Understanding finally dawned. His father had been planning and hoping for Tracy to attend. The blow that had broken Tracy’s heart had been part of that plan, an act of terrible calculation and ultimate sacrifice. His father had risked losing the love of his only child in an effort to win a better life for that child. Tracy’s pain must be nothing to what his father had felt.

“How did this… Did you see…” Tracy fumbled.

“An older gentleman stopped by and delivered the uniform. He was on his way to make a small repair to Cadet Lord Arturo Espadero del Campo’s uniform.”

“Did he… did he have any message?” Tracy forced the words past a constricted throat.

“No, he seemed a bit taken aback to have found me here. He merely said he was making a delivery for Cadet Belmanor.”

I hope I never see you again!
His hot, hateful words returned to tear at Tracy.

Tracy shot to his feet. “Do you think he’s still on the station, Donnel?”

“I couldn’t say, sir.”

“Could you find out?”

“Don’t you require assistance dressing, sir?”

A corner of his mouth quirked up in a wry smile. “I’m not one of your helpless aristos. I’ve been dressing myself for at least fifteen years,” Tracy said. “Please, just look, okay?” he pleaded. “It’s terribly important.”

“Very well.” The alien went scuttling out of the room. The door closed with a sigh.

“Thank you, Dad,” Tracy said softly to the walls.

* * *

The cadets were entering by class—upperclassmen first, the plebes last. She might be the Infanta, but she would come behind all the others despite outranking them all.

She glanced around hoping to spot Tracy. At first she failed to see him. She had been looking for that pale blue uniform, but instead he was wearing a midnight blue dress uniform just like all the rest of them. It was beautifully tailored and seemed molded to his body. As she watched, Boho walked past Tracy and cuffed him hard on the back of the head, knocking off his hat, and then treading on it.

“So, which one of us did you rob to get your hands on that uniform,
intitulado
?” he asked while several of his comrades laughed.

Mercedes was baffled. She knew Boho was arrogant but she had never thought him a bully, and all of the FFH were trained to show courtesy to the lower classes. Something must have happened between the two men, but how they could possibly have crossed paths was a puzzle she couldn’t solve.

Tracy bent to recover his hat but Boho kept his boot firmly planted on it. Glancing up from beneath his long lashes Tracy said, “Since you seem to wish for my hat, sir, I’ll most humbly and happily make the trade.” And lightning quick he straightened and swept Boho’s hat off his head, and placed it on his own.

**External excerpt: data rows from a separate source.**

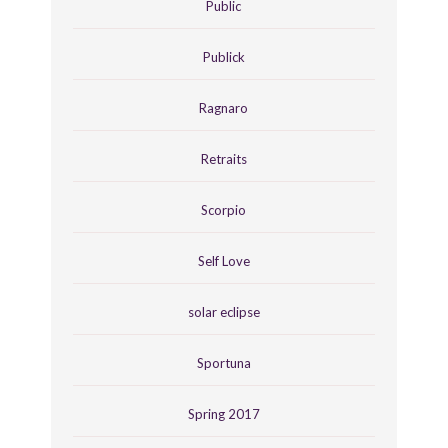
Public
Publick
Ragnaro
Retraits
Scorpio
Self Love
solar eclipse
Sportuna
Spring 2017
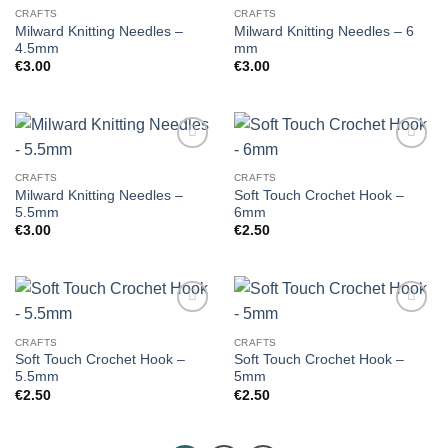
CRAFTS
CRAFTS
Milward Knitting Needles –
Milward Knitting Needles – 6
4.5mm
mm
€
3.00
€
3.00
CRAFTS
CRAFTS
Milward Knitting Needles –
Soft Touch Crochet Hook –
5.5mm
6mm
€
3.00
€
2.50
CRAFTS
CRAFTS
Soft Touch Crochet Hook –
Soft Touch Crochet Hook –
5.5mm
5mm
€
2.50
€
2.50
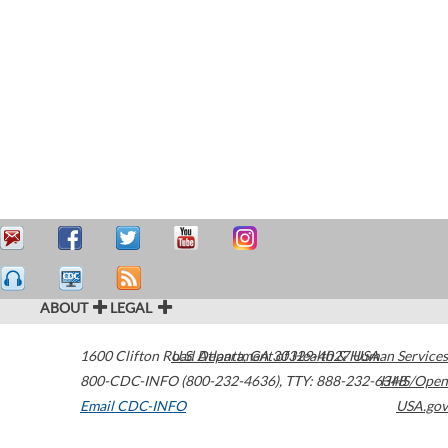
ABOUT
LEGAL
1600 Clifton Road
U.S. Department of Health & Human Services
Atlanta
,
GA
30329-4027
USA
800-CDC-INFO (800-232-4636)
,
TTY: 888-232-6348
HHS/Open
Email CDC-INFO
USA.gov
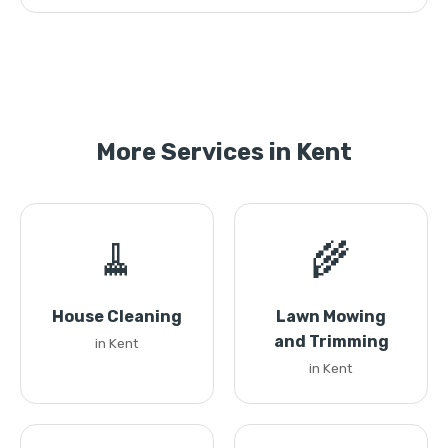
More Services in Kent
🧹
🌾
House Cleaning
Lawn Mowing
and Trimming
in Kent
in Kent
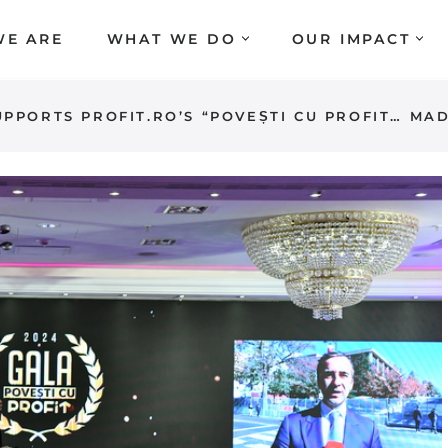
E ARE
WHAT WE DO
OUR IMPACT
PPORTS PROFIT.RO’S “POVEȘTI CU PROFIT… MA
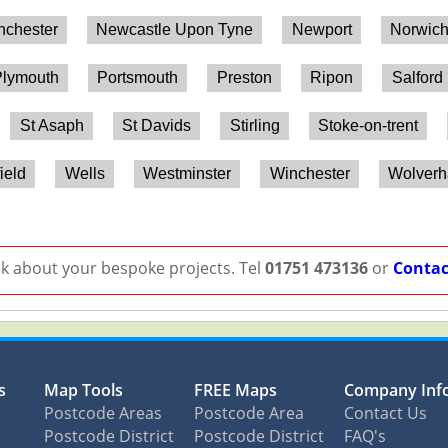
chester
Newcastle Upon Tyne
Newport
Norwic
lymouth
Portsmouth
Preston
Ripon
Salford
St Asaph
St Davids
Stirling
Stoke-on-trent
ield
Wells
Westminster
Winchester
Wolver
lk about your bespoke projects. Tel
01751 473136
or
Contac
s
Map Tools
FREE Maps
Company Inf
Postcode Areas
Postcode Area
Contact Us
Postcode District
Postcode District
FAQ's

Mercedes gave a gasp of laughter and several other cadets of lower nobility, after glancing from Boho to her, followed her lead. Tracy glanced at her and the barest of smiles touched his lips. She realized she was smiling back, and quickly schooled her features. Blood rushed into Boho’s face, but the grizzled old spacer was calling for them to enter now that the other classes had made their way into the hall. Boho had no choice but to pick up the crushed hat and try to punch it back into shape. Fortunately it was hats off as they entered so he was able to tuck the abused chapeau beneath his arm.